Factoring provides a flexible source of finance by allowing businesses to unlock the funds tied up in unpaid invoices – leading to an immediate injection of cash.

With factoring, businesses send a copy of their invoices to Bibby who then converts up to 90 per cent of the unpaid invoices into cash within 24 hours. Businesses using Bibby factoring can stay in tune with account payment status online, and can draw down from their accelerated cash flow at rates competitive with banks. Once the debt has fully been collected by Bibby, the remaining 10 per cent, less a fee, is transferred from Bibby to the business.

The result is a flexible cash flow facility that is aligned with the business’ performance and growth.

“We are very comfortable with factoring as a cash flow solution. It allows us to grow within our means,” Angus said.

Angus and Sarah McDonald began their association with indigenous foods in 1986 and have been manufacturing and marketing their product to Australian and overseas markets since 1998.

Their new brand of chutneys, sauces, dressing and herbs - “Outback Spirit” – which retails in major supermarket chains Coles and Woolworths, as well as Sainsburys in the UK, has generated the company’s enormous growth.

In 2003-04, the company grew by 40 per cent. This year, 100 per cent growth is expected for the company, which consists of only 5 full time and 5 part time casual staff.

Angus McDonald said “The rate of growth we are experiencing is of course exciting, but at the same time, extremely challenging. When the range took off, we were growing faster than our capital base, which can create problems.”

A growth explosion can present enormous challenges in meeting production costs. An increased order from a customer the size of Coles Supermarkets, with over 480 stores, equates to an enormous amount of additional stock.

Furthermore, since indigenous produce is seasonal and must be harvested and stored at the peak time, Dreamtime Foods are required to purchase large quantities at certain times of the year to ensure they have sufficient ingredients for year round production. Suppliers need to be paid at the time even though the produce may be stored for months before production processes begin and any income is received.

In addition, payment cycles of big businesses such as Coles and Woolworths tend to stretch 30 days closer to 60 to fit in with their system of accounts. This presents numerous problems to smaller suppliers like Dreamtime Foods – especially during a time of growth when steady cash flow is crucial.
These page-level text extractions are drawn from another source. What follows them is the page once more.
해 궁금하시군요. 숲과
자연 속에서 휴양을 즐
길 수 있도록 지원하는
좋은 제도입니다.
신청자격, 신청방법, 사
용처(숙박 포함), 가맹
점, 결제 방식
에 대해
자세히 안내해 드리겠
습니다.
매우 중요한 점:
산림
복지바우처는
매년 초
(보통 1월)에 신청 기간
Factoring provided flexibility and security

Indigenous food products have only recently moved into mainstream markets, so uncertainty around the viability of the products meant that the more traditional banks were not interested in the concept and initially declined to offer Dreamtime Foods financial assistance.

Struggling to find support from major lenders, Angus McDonald looked further afield at a range of cash flow solutions, which led to Bibby Financial Services.

“From our first contact, Bibby set out to really understand our business, which is admittedly different to most,” she said.

“Factoring gives us flexibility and security. One of the best things about that is that we have been able to establish strong relationships with our suppliers, because they know they will be paid.”

“Bibby gives us fantastic service and great support. Their customer service standards are exceptional.

“What we particularly like about Bibby is the easy access we have to senior people who are able to make quick decisions. When things are moving as quickly as they are for us at the moment, this is crucial. We need to be able to seize any opportunity that comes our way,” Angus said.